Fix applied: Cron checks disk every 15 minutes, logs warnings above 85% to /var/log/disk-alert.log.
cleanup cron
Installed at /etc/cron.d/build-cleanup:
# Delete stopped LXD build containers hourly
0 * * * * root lxc list --format csv -c n,s | grep STOPPED | grep '^build-' | \
cut -d',' -f1 | xargs -I{} lxc delete {}
# Prune unused LXD images weekly (Sunday 3am)
0 3 * * 0 root lxc image list --format csv -c f | tr ',' '\n' | \
xargs -I{} lxc image delete {}
# Clean /tmp files older than 7 days
0 4 * * * root find /tmp -maxdepth 1 -user gitlab-runner -mtime +7 -delete
# Kill orphaned processes holding deleted directories
0 * * * * root lsof +L1 | grep gitlab-runner | grep deleted | \
awk '{print $2}' | sort -u | xargs -r kill
# Disk alert: log warning if / exceeds 85%
*/15 * * * * root df --output=pcent / | tail -1 | tr -d ' %' | \
awk '{if ($1 > 85) print strftime("[%Y-%m-%d %H:%M]"), "DISK WARNING:", $1"%"}' \
>> /var/log/disk-alert.log
salt states (permanent fixes)
Manual hotfixes on a server vanish on reprovision. Every fix got codified into salt states in foxhop-states so a salt-call state.highstate reproduces them.
gitlab/build-host/ubuntu.sls:
- Enforces concurrent in config.toml via sed (default 4, configurable via pillar gitlab-runner:concurrent)
- Manages /etc/cron.d/build-cleanup with all five cleanup jobs
- Uses /snap/bin/lxc full paths (snap-installed LXD)
- Disk alerts go to syslog via logger -t disk-alert instead of a file
lxd/build-host.sls:
- Sets images.remote_cache_expiry = 3 (days)
- Sets images.auto_update_interval = 0 (CI pulls fresh images on demand)
- Both idempotent with unless guards
top.sls already targets build.unturf.com with both states:
'build.unturf.com':
- gitlab.build-host.ubuntu
- lxd.build-host
disk recovery
Before: 98G used / 98G total = 100% (0 bytes free)

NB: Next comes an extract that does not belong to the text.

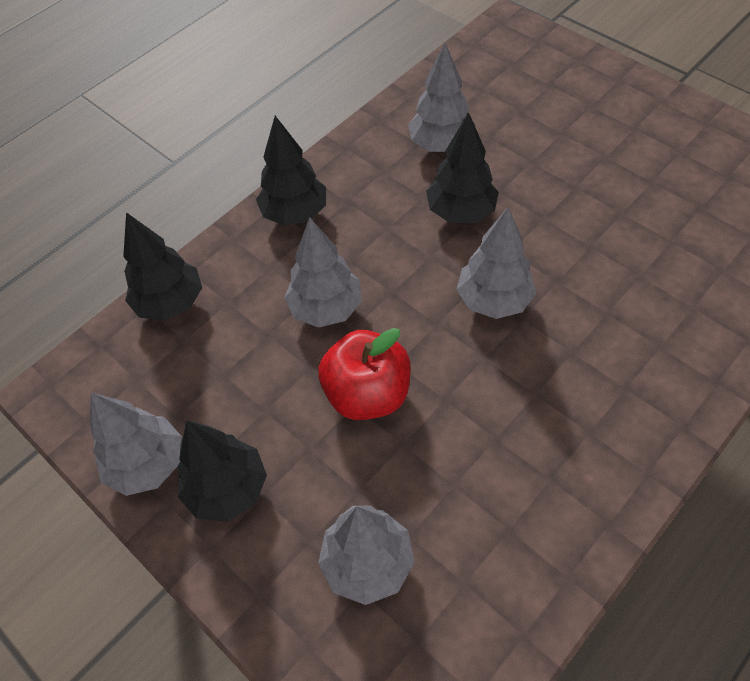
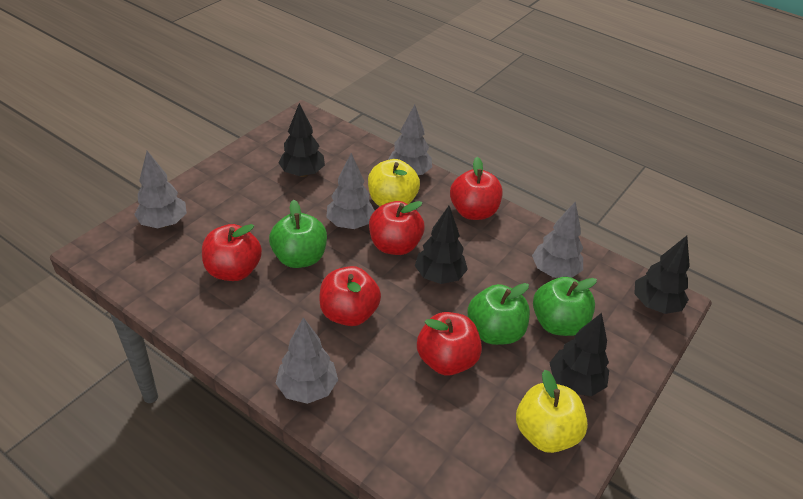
green apple: 0 -> 3
red apple: 1 -> 5
yellow apple: 0 -> 2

After: 29G used / 98G total = 31% (65G free)
Space recovered:
LXD images purged .............. 50G
Stale build slots removed ...... 10G
/tmp tarball removed ........... 9G
Go module cache cleaned ........ 1G
----
Total freed .................... 70G
lessons
hardcoded limits carry hidden debt. concurrent = 64 seemed harmless on day one. By week eight, 64 slots × multiple repos × qcow2 images = full disk. Today's default becomes tomorrow's outage.
five failures don't equal five problems. Each CI failure looked like "disk full." The actual defect graph had five nodes: excessive concurrency, image caching, container orphaning, process zombies, no monitoring. Fixing only one delays the outage. Fixing all five prevents it.
absence of signal stays a signal. No disk alert fired because no disk alert existed. Silence in monitoring always means one of two things: everything works, or nothing watches. Assume the second until proven otherwise.
build servers need janitors. CI systems produce waste: cached images, stopped containers, orphaned processes, stale checkouts. Without automated cleanup, waste accumulates until something breaks. The cron job costs nothing. The outage costs a pipeline.
manual fixes rot. salt states persist. Every fix applied manually on the build server got codified into salt states within the same session. gitlab/build-host/ubuntu.sls manages concurrent limits & the cleanup cron. lxd/build-host.sls manages image cache expiry. A highstate reproduces the fix. A reprovision preserves it. Manual hotfixes buy time. Configuration management buys permanence.